The mural was painted by 17 high school students enrolled in the nonprofit Ryman Program for Young Artists, a nonprofit program for aspiring artists, some of whom have criminal records or are deemed at risk of joining gangs.
It depicts brightly colored theater masks from various ethnic traditions against a blue sky.
“That’s not going to help the community,” Weller said. “Those kinds of things are probably appropriate for those kinds of people. But it’s not going to help revitalize a commercial area that’s been having serious financial problems.”
Lillian Berkenheim, who oversees North Hollywood projects for the CRA, dismissed Weller and other dissenters as “people who like to criticize.”
“I don’t really know how to reply to that,” Berkenheim said.
“The masks are multiethnic, and they don’t like it. . . . It’s much more costly to clean up after graffiti than to put up murals.”

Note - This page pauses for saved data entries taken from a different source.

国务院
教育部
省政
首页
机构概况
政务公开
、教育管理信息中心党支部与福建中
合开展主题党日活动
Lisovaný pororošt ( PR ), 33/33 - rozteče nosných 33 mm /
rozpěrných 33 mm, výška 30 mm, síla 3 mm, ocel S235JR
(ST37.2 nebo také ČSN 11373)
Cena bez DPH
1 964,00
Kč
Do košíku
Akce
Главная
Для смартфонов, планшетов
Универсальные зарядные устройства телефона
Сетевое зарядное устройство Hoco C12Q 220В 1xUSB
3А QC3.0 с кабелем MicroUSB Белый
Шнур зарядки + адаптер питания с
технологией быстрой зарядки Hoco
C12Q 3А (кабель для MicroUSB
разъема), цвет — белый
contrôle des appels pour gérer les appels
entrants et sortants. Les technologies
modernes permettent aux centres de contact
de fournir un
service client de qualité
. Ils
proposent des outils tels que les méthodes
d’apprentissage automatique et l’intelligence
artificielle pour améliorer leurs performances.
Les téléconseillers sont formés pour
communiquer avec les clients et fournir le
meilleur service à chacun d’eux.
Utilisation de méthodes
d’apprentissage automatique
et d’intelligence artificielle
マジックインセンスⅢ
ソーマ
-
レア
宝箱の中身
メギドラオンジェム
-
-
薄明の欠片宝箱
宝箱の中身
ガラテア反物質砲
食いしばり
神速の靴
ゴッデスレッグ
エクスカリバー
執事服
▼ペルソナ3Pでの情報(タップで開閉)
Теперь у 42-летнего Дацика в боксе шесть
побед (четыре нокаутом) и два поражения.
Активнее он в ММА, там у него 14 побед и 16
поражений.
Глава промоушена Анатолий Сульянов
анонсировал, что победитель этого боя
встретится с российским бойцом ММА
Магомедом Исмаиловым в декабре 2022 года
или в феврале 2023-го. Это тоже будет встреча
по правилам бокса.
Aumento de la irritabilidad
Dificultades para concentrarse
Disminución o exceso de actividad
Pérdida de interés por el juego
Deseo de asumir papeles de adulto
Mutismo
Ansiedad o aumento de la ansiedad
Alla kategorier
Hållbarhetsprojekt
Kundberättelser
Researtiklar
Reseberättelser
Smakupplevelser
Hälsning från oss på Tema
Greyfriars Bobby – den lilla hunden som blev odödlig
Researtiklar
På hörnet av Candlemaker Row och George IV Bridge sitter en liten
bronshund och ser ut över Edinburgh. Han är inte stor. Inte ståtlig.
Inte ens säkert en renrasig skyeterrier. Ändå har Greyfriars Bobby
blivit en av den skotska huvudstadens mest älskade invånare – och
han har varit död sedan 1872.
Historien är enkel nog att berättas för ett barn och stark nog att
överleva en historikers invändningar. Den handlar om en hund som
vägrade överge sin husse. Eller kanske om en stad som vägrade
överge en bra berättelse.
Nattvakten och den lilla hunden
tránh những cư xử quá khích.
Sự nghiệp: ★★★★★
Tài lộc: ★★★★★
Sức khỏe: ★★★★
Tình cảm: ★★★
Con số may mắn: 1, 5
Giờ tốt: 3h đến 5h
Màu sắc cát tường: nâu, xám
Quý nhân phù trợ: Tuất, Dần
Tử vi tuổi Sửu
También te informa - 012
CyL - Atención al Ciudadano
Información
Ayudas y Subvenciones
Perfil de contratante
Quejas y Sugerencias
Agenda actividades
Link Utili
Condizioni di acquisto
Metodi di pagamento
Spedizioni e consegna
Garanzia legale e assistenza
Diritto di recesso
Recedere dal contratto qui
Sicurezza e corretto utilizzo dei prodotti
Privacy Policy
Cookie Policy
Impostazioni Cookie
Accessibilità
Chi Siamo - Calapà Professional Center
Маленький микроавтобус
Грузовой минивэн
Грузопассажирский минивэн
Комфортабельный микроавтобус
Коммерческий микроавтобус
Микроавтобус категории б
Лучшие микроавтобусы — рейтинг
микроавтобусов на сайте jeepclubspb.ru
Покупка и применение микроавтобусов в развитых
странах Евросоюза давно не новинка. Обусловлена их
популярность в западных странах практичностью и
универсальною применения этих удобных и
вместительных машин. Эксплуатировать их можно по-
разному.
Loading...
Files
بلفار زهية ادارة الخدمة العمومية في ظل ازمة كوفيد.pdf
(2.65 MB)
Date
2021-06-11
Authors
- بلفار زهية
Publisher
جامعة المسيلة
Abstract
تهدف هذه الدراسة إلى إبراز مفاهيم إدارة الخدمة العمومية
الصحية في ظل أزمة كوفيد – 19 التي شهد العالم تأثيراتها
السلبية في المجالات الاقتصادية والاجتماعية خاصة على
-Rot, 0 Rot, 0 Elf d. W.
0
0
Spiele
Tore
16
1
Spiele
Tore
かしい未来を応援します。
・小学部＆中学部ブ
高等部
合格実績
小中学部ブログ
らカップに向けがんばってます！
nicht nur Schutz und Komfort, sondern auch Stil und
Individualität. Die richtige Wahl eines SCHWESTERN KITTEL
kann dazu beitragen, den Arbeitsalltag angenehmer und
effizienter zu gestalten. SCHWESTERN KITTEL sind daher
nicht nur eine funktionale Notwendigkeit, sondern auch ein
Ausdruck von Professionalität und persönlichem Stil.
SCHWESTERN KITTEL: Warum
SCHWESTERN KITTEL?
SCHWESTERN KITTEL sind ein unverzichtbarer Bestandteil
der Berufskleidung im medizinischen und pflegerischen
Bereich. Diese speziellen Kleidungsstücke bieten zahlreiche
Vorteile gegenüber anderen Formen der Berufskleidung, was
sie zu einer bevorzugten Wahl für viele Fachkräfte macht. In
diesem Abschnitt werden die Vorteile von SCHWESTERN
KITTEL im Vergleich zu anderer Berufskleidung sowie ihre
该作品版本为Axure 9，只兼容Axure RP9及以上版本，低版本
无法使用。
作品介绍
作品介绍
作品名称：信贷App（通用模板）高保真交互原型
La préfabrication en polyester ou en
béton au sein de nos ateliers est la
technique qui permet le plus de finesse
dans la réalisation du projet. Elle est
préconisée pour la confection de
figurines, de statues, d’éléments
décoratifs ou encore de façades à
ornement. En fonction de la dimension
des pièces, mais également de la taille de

The mural artists “don’t come in here and do negative things in the community,” Berkenheim added. “They come here and clean up.”
But Gary Hendrickson, a local anti-graffiti activist and elected member of the CRA’s Project Area Committee, agreed with the residents group.
He said it’s wrongheaded to give youths public space for an artistic project in hopes that they will not engage in graffiti painting.
“I don’t disagree with their needs,” he said. “But I disagree with making [mural painting] a reward. It’s like someone using a gun in a robbery and getting a job in a gun shop as a punishment.”
He also disliked the Lankershim mural, saying some of the artwork resembled gang insignias, with “voodoo-looking masks staring down at you in a threatening manner.”